Other evidence cited by the reporters indicates that the military may have fired rounds themselves. Investigators found dozens of 7.62-caliber bullet casings at the scene of the attack, according to a copy of their report from the crime scene obtained by Hernández and Fisher. Those shells belong to G3 assault rifles used by the army in the state of Guerrero, where the attacks took place, but not by local police, according to the report.

Hernández told HuffPost the evidence showed it was “likely” that the military fired. “But they never carried out the necessary tests to find out,” Hernández said.

The 27th battalion refused to let police do a complete inspection of the local military base to see if the missing students had been detained there, the report says. Families of the missing students and human rights groups also demanded to inspect the base but were denied. Forensic experts were not able to examine the weapons carried by the military on the streets of Iguala that night to determine if they had been fired, Hernández said.

Proceso published the piece the same day that a panel of experts fielded by the Inter-American Commission on Human Rights published a separate report concluding that key portions of the Peña Nieto administration’s investigation were incorrect. The IACHR report also concluded that the military was on the streets of Iguala at the time of the attacks, despite the Peña Nieto administration’s insistence that the military played no role in the attacks.

The IACHR report said it was not possible that the students bodies were incinerated at the garbage dump in Cocula, as the attorney general's office says, because such a huge fire would have left visible damage to the area.
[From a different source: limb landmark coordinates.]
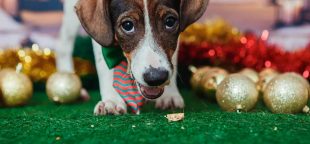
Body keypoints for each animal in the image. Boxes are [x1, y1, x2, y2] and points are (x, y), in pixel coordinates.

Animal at [57, 0, 209, 115]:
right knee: (64, 45)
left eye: (170, 22)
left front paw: (169, 95)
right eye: (127, 25)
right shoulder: (102, 34)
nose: (156, 77)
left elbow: (172, 60)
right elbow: (104, 66)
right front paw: (111, 100)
The report says the evidence isn't consistent even with a small fire capable of incinerating one body.

Mexican authorities said they would conduct a new forensic report on the Cocula dumpster in response to the IACHR panel’s results.

"This case remains open," the statement reads. "The investigation continues, the search for the young students is moving forward, and it will be the courts who determine when this should finish and who will give the final conclusion."
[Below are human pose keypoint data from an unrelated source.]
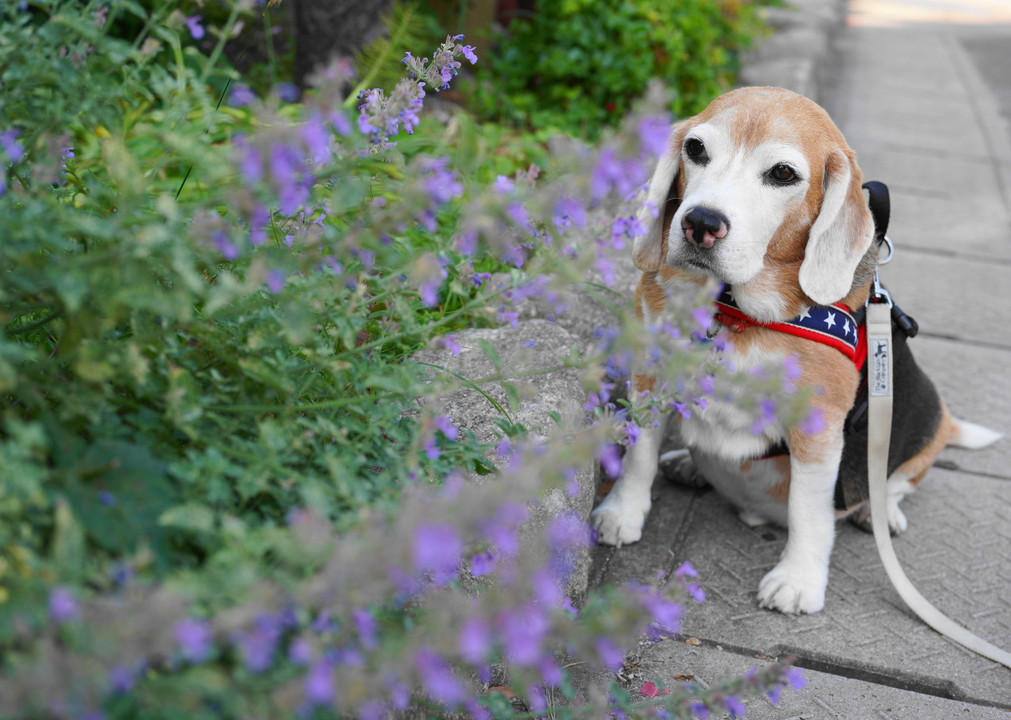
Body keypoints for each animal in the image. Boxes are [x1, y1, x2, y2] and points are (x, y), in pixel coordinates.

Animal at [590, 84, 998, 614]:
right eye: (695, 149)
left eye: (783, 173)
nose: (700, 222)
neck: (732, 310)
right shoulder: (647, 374)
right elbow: (638, 451)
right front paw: (622, 513)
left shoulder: (817, 426)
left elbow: (809, 510)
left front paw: (798, 580)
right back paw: (687, 464)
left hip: (922, 423)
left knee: (892, 483)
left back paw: (878, 513)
Amnesty International said in a statement that the IACHR report highlighted Mexican officials’ “utter incompetence and lack of will to find the students and bring those responsible to justice.”
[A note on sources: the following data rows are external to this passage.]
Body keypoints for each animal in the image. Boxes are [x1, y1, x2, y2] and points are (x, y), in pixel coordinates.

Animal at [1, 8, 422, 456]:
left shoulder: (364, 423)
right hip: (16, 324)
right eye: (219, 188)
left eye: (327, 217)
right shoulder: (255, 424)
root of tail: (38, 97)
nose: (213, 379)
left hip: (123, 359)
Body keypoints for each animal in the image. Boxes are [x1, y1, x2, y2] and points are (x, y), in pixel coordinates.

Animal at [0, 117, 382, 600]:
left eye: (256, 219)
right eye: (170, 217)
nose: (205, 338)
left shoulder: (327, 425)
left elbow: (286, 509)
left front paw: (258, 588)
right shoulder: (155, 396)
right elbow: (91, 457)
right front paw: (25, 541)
Hernández and Fisher, both fellows at the University of California at Berkeley’s Investigative Reporting Program, have published a series of investigative pieces that cast serious doubts on Mexican prosecutor’s explanation of what happened to the missing students.

Hernández and Fisher found evidence that Mexican authorities tortured several key witnesses upon which prosecutors have based their case, making it unlikely that the evidence would be admitted in court.

In December, the journalists published cell phone videos taken by surviving students that indicated the federal police might have been present during one of the attacks, contrary to the government’s account. That story also revealed that federal authorities knew about the attacks in real time through a system called the C4 that centralizes communications between the military, and the federal and local police forces.

The reporters also located a magistrate judge who spent the entire night in the Iguala police station and says the students were never brought there, as officials with the Peña Nieto administration have insisted.